Image of Diana Henry's Bourbon and Marmalade-Glazed Drumsticks
Photo by Laura Edwards


Serves: 4

  • 8 chicken drumsticks
  • 150 grams orange marmalade
  • 4 teaspoons Dijon mustard
  • 3 tablespoons bourbon
  • 2 cloves garlic (crushed)
  • 2 fresh red chillies (halved, deseeded and finely chopped)
  • 2 oranges (preferably thin-skinned) halved and cut into wedges (about 2cm thick)
  • salt
  • black pepper


Bourbon and Marmalade-Glazed Drumsticks is a guest recipe by Diana Henry so we are not able to answer questions regarding this recipe

  1. Make small slits in the drumsticks with a sharp knife. In a small bowl, mix 2 tbsp of the marmalade and 1 tsp of the mustard. Set aside. In another bowl, mix the remaining marmalade - squash it down with the back of spoon to break it up - the remaining mustard, the bourbon, garlic and chillies.
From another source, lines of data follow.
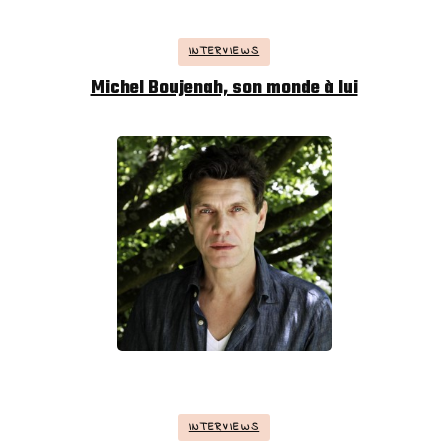
INTERVIEWS
Michel Boujenah, son monde à lui
INTERVIEWS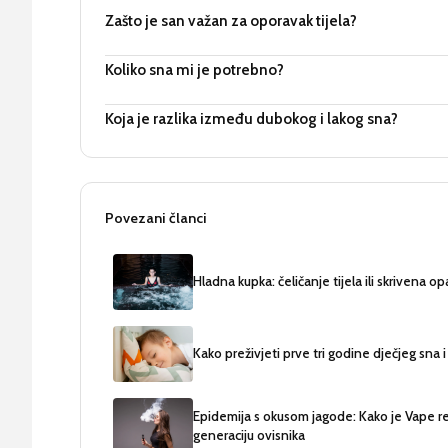
Zašto je san važan za oporavak tijela?
Koliko sna mi je potrebno?
Koja je razlika između dubokog i lakog sna?
Povezani članci
Hladna kupka: čeličanje tijela ili skrivena o
Kako preživjeti prve tri godine dječjeg sna 
Epidemija s okusom jagode: Kako je Vape re
generaciju ovisnika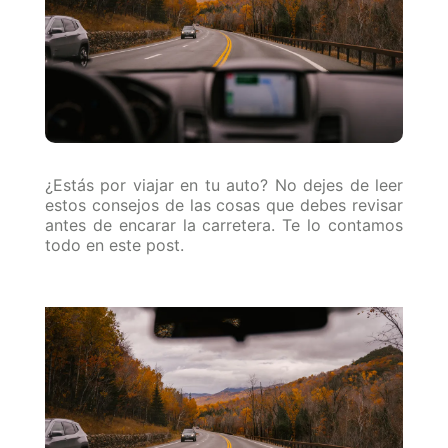
¿Estás por viajar en tu auto? No dejes de leer
estos consejos de las cosas que debes revisar
antes de encarar la carretera. Te lo contamos
todo en este post.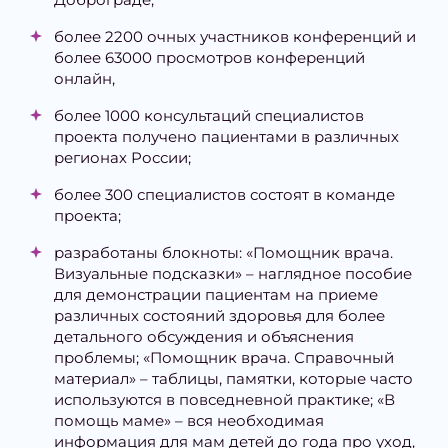
более 2200 очных участников конференций и
более 63000 просмотров конференций
онлайн,
более 1000 консультаций специалистов
проекта получено пациентами в различных
регионах России;
более 300 специалистов состоят в команде
проекта;
разработаны блокноты: «Помощник врача.
Визуальные подсказки» – наглядное пособие
для демонстрации пациентам на приеме
различных состояний здоровья для более
детального обсуждения и объяснения
проблемы; «Помощник врача. Справочный
материал» – таблицы, памятки, которые часто
используются в повседневной практике; «В
помощь маме» – вся необходимая
информация для мам детей до года про уход,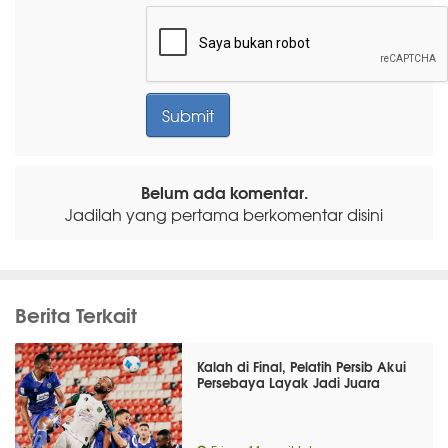
Belum ada komentar.
Jadilah yang pertama berkomentar disini
Berita Terkait
Kalah di Final, Pelatih Persib Akui
Persebaya Layak Jadi Juara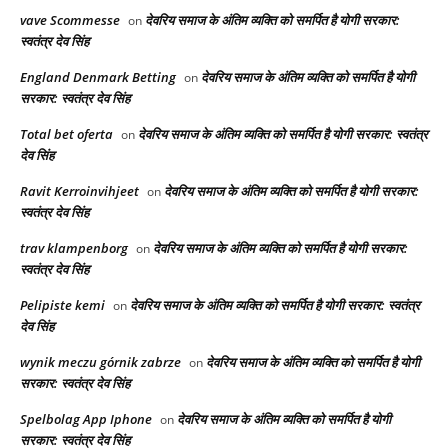
vave Scommesse
देवरिय समाज के अंतिम व्यक्ति को समर्पित है योगी सरकार:
on
स्वतंत्र देव सिंह
England Denmark Betting
देवरिय समाज के अंतिम व्यक्ति को समर्पित है योगी
on
सरकार: स्वतंत्र देव सिंह
Total bet oferta
देवरिय समाज के अंतिम व्यक्ति को समर्पित है योगी सरकार: स्वतंत्र
on
देव सिंह
Ravit Kerroinvihjeet
देवरिय समाज के अंतिम व्यक्ति को समर्पित है योगी सरकार:
on
स्वतंत्र देव सिंह
trav klampenborg
देवरिय समाज के अंतिम व्यक्ति को समर्पित है योगी सरकार:
on
स्वतंत्र देव सिंह
Pelipiste kemi
देवरिय समाज के अंतिम व्यक्ति को समर्पित है योगी सरकार: स्वतंत्र
on
देव सिंह
wynik meczu górnik zabrze
देवरिय समाज के अंतिम व्यक्ति को समर्पित है योगी
on
सरकार: स्वतंत्र देव सिंह
Spelbolag App Iphone
देवरिय समाज के अंतिम व्यक्ति को समर्पित है योगी
on
सरकार: स्वतंत्र देव सिंह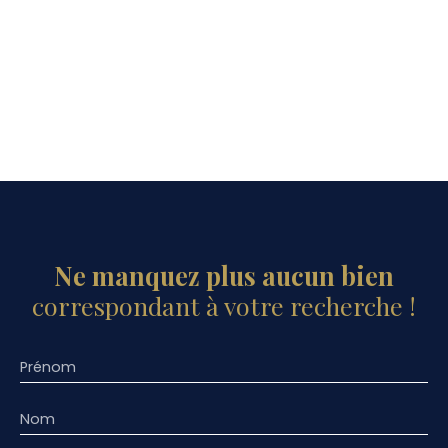
Ne manquez plus aucun bien
correspondant à votre recherche !
Prénom
Nom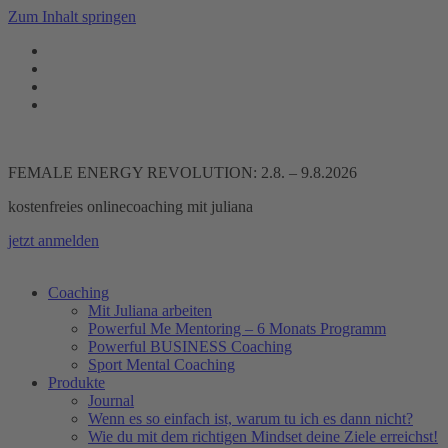
Zum Inhalt springen
FEMALE ENERGY REVOLUTION: 2.8. – 9.8.2026
kostenfreies onlinecoaching mit juliana
jetzt anmelden
Coaching
Mit Juliana arbeiten
Powerful Me Mentoring – 6 Monats Programm
Powerful BUSINESS Coaching
Sport Mental Coaching
Produkte
Journal
Wenn es so einfach ist, warum tu ich es dann nicht?
Wie du mit dem richtigen Mindset deine Ziele erreichst!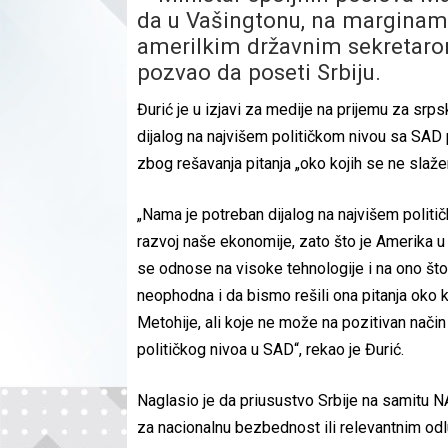
da u Vašingtonu, na marginam
amerilkim državnim sekretaro
pozvao da poseti Srbiju.
Đurić je u izjavi za medije na prijemu za srp
dijalog na najvišem političkom nivou sa SAD
zbog rešavanja pitanja „oko kojih se ne slaže
„Nama je potreban dijalog na najvišem politi
razvoj naše ekonomije, zato što je Amerika u 
se odnose na visoke tehnologije i na ono što
neophodna i da bismo rešili ona pitanja oko k
Metohije, ali koje ne može na pozitivan nač
političkog nivoa u SAD“, rekao je Đurić.
Naglasio je da priusustvo Srbije na samitu
za nacionalnu bezbednost ili relevantnim odlu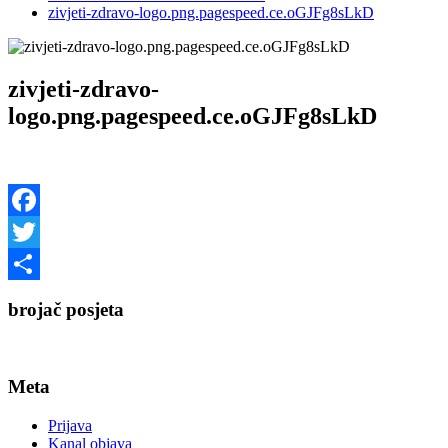
zivjeti-zdravo-logo.png.pagespeed.ce.oGJFg8sLkD
zivjeti-zdravo-
logo.png.pagespeed.ce.oGJFg8sLkD
Facebook
Twitter
Share
brojač posjeta
Meta
Prijava
Kanal objava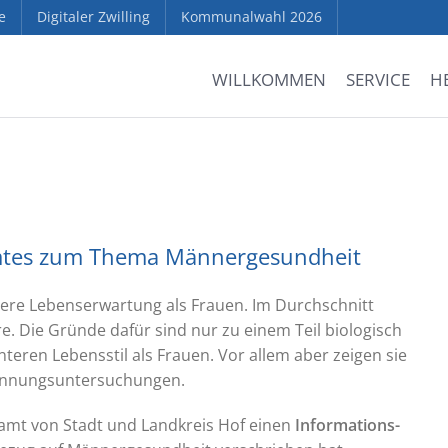
e
Digitaler Zwilling
Kommunalwahl 2026
WILLKOMMEN
SERVICE
H
mtes zum Thema Männergesundheit
gere Lebenserwartung als Frauen. Im Durchschnitt
re. Die Gründe dafür sind nur zu einem Teil biologisch
teren Lebensstil als Frauen. Vor allem aber zeigen sie
rkennungsuntersuchungen.
amt von Stadt und Landkreis Hof einen
Informations-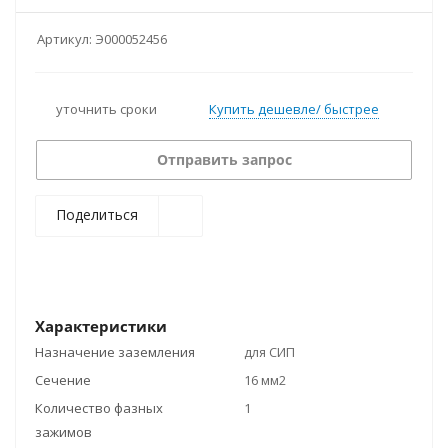
Артикул:
Э000052456
уточнить сроки
Купить дешевле/ быстрее
Отправить запрос
Поделиться
Характеристики
Назначение заземления
для СИП
Сечение
16 мм2
Количество фазных
1
зажимов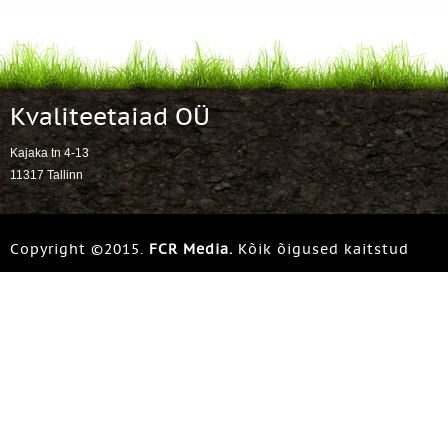
Kvaliteetaiad OÜ
Kajaka tn 4-13
11317 Tallinn
Copyright ©2015.
FCR Media.
Kõik õigused kaitstud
Put the chicken into this and turn it over so it gets well coated. Cover and put in the fridge for a few hours (or leave it all day, or overnight if you prefer). Bring it to room temperature before cooking.
  2. When you're ready to cook, preheat the oven to 210°C/410°F/gas mark 6. Put the drumsticks - with all the marinade and any juices - into a roasting tin or gratin dish where they can lie in a single layer. Add the orange wedges. Turn the chicken and oranges over so that the oranges get coated in the marinade, too. Season everything with salt and pepper.
  3. Roast for 40-45 minutes, until the drumsticks are cooked through, glossy and almost caramelized.
  4. In the last 10 minutes of the cooking time, brush the top of the drumsticks with the reserved marmalade and mustard.
  5. Lift the oranges and drumsticks on to a serving platter and spoon some of the juices over the top. You can't eat the orange skin, but the flesh is nice: sweet and tart.